Они ушли в комнату и, плотно прикрыв за собой дверь, сели играть в преферанс. Раскрыв веером карты, Вася деликатно поинтересовался:

– Ты, Коляша, извини, конечно, но что там с Алексеем? А то у нас на комбинате бабы болтают.

Хмыкнув, Коля пожал плечами.

– На то и бабы сделаны, чтобы болтать. Шесть трефей.

– Шесть пик. Я просто говорю, что люди уже вроде как привыкли к комплексу, полгорода там время проводит – видео, дискотеки, салон. Главное, что в кафе там пожрать можно было в магазинах-то пусто. Потому и болтовня пошла – одни говорят, Алексея арестовали за растрату, другие считают, он в бега подался. И с комплексом вроде что-то не то – какое-то нарушение законности.

– Лешка уехал по делам, и сам перед отъездом распорядился закрыть комплекс – значит, были причины. Приедет – откроемся. Пасуешь?

– Сейчас, жди! Буба шесть. А когда он приедет?
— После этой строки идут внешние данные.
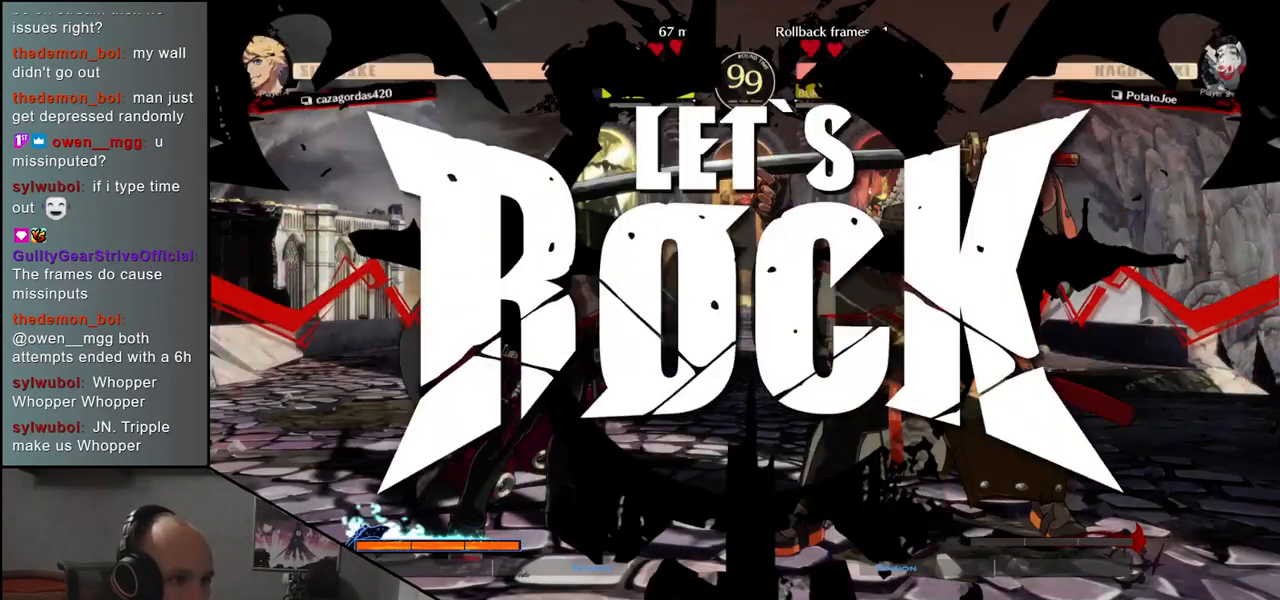
{"buttons": [], "left_stick": "down", "events": [[467, "left_stick", "down"]]}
– Я что, знаю? Шесть червей. У него бизнес. Зарплату за август нам всем выдали, никого не уволили. Да если б там было какое-то нарушение, то ревизоры бы давно все вверх дном перерыли!

– Это точно – у нас на комбинате сегодня комиссию ждут, так все на ушах стоят. Ладно, я пас, бери прикуп.
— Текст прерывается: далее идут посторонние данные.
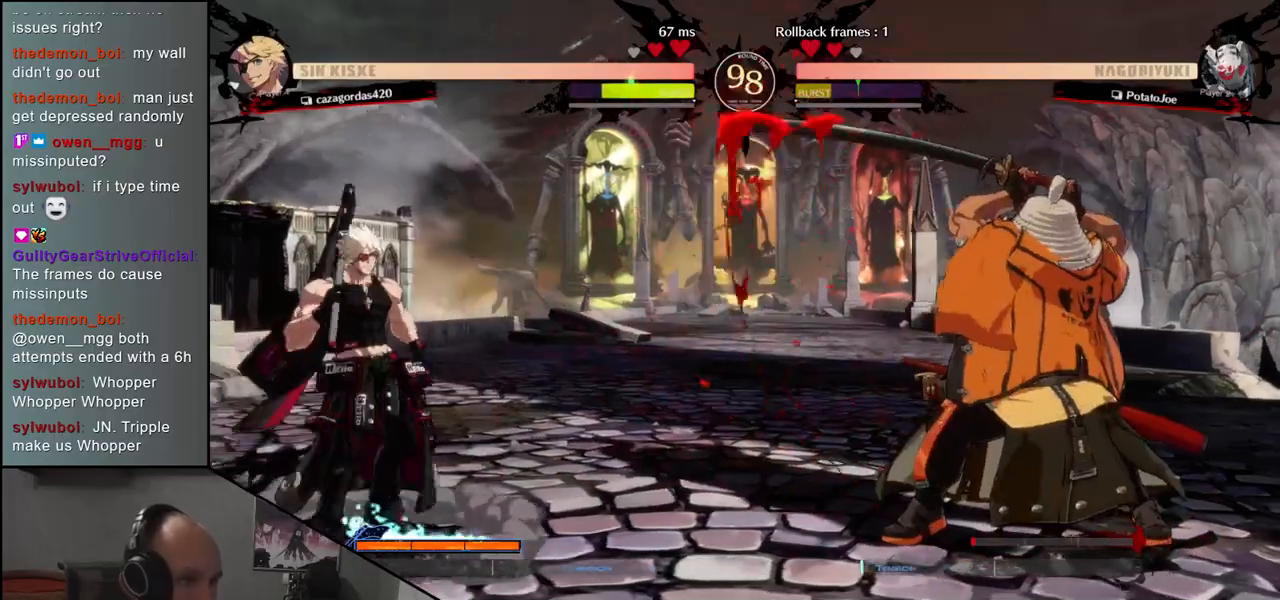
{"buttons": [], "left_stick": "right", "events": []}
Почесав затылок, Коля тряхнул головой.

– Семь трефей.

– Вист.

– Ладно, пас.

Игра шла скучно, в конце концов, смешав карты, Вася сказал:

– Надоело, сегодня что-то никакого азарта. Давай, еще немного ректификата водичкой разбавим, раз закуска осталась. Слушай, а девчонка эта, что я у тебя в прошлый раз видел, все к тебе бегает?

– Зойка? Бегает, конечно, куда она денется? – Коля плеснул себе и Васе в стаканы ректификату, долил минералкой «Алидэ». – А что, понравилась?

– Симпатичная. Ты жениться еще не собрался?

– Шутишь? Жениться на Зойке? Да она с малых лет по мужикам промышляет, ее полгорода знает. Это ко мне она за так бегает – я ей нравлюсь.

– Везет тебе, – вздохнул Вася, – тебя бабы любят. Как ты ее подцепил, интересно?

– На фиг мне ее цеплять – она меня первая стала клеить. Пришла в салон стричься, а я как раз там возился – подключал в сушилке фены, что Алешка из Парижа привез, они, заразы, на триста восемьдесят вольт, трансформатор пришлось ставить. Ну, она и начала липнуть: «А я тебя знаю, тебя Коля зовут». А я, естественно, не железный, ты сам ее видел.

– Да, девчонка клёвая, что надо. Она Агашки не боится?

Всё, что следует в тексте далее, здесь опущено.